Somewhat luckily for the Hawks, they can probably rectify this if they want. While the thought has been that Gustav Forsling will head to Rockford when healthy, seems to me they can put him in the third pairing role he’s been cut out for. Fuck, pair him with Davidson and at least make it a mobile pairing. I don’t really care what it produces as long as it could move, and I don’t really care what happens to Rutta or Manning.

This would have to cause a shift in usage, as Joel Quenneville has been loathe to start Henri Jokiharju anywhere but the offensive zone, but there seems to be little choice. Burying Jan Rutta and Brandon Manning there has gotten you…well, this. Q hasn’t helped matters by putting Manning and Rutta behind Anisimov and Kunitz the most, which is just aching to get killed. There is probably a shift there needed, too.

-This is probably not pointless thanks to this morning’s practice silliness, but whether he liked it or not Q did stumble upon what could have been a nifty third line. Though he hasn’t played them enough, Brandon SaadMarcus KrugerDavid Kampf have killed the competition in two games. And they’ve done that while starting almost all of the time in the defensive zone.

Look, a checking winger who scores a touch more than most checking wingers (if he does score again) is not what you envisioned for Brandon Saad. But what you did want was a line that could keep your top six away from the hardest competition. For now, you have that. And it was quick and was creating chances.

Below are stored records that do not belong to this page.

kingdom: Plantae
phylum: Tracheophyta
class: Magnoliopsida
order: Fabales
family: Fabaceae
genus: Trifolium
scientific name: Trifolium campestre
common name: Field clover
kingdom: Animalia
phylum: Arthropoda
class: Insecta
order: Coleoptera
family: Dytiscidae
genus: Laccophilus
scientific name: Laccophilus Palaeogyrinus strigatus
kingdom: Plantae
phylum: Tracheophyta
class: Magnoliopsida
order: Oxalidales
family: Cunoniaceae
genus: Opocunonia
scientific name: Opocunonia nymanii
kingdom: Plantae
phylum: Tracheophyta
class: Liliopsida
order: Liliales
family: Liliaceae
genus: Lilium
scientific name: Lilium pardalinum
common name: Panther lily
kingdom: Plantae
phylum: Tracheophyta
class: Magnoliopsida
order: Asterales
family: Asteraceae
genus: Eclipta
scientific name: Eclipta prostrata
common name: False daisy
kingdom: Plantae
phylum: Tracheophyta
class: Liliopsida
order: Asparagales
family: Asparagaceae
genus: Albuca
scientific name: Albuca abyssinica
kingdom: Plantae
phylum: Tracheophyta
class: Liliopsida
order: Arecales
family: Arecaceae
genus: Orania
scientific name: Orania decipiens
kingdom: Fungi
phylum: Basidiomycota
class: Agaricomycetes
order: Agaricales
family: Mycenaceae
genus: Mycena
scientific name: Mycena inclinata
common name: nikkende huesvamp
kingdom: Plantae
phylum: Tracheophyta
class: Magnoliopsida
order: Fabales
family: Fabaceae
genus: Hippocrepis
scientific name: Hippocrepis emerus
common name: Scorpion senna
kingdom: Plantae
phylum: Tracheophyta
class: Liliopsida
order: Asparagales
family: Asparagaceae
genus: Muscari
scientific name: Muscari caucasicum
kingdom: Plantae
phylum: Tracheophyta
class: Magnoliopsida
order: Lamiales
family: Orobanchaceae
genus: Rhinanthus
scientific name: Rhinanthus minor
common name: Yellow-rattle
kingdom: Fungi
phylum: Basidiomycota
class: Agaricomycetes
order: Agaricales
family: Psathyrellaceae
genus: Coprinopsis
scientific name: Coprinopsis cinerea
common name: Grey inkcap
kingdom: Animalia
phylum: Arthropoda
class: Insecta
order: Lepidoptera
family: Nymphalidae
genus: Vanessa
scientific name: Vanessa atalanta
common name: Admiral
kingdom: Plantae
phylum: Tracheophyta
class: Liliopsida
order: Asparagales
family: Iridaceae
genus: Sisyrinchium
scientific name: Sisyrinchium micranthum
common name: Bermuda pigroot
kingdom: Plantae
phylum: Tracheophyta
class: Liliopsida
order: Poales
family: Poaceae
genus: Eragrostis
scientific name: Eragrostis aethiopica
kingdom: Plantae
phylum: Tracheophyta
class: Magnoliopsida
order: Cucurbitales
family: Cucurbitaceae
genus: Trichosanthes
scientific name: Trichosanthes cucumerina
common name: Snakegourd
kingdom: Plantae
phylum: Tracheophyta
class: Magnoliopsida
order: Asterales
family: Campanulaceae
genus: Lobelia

Sure, it leaves a hole on the top six on Schmaltz’s and Kane’s wing (which once again Q appears to want to fill with Schmaltz himself and give us monolith Anisimov in the middle and I’m so tired of crying), but that’s ideally where the kids they’ve talked up, Victor Ejdsell or Dylan Sikura, are supposed to go. And if neither of them are good, then none of this matters anyway.

Our worry with the Hawks all preseason was that they had two lines. They’re staring a third right in the face, at least temporarily. Don’t worry, Q might get back to it by the 2nd period in Ohio tomorrow.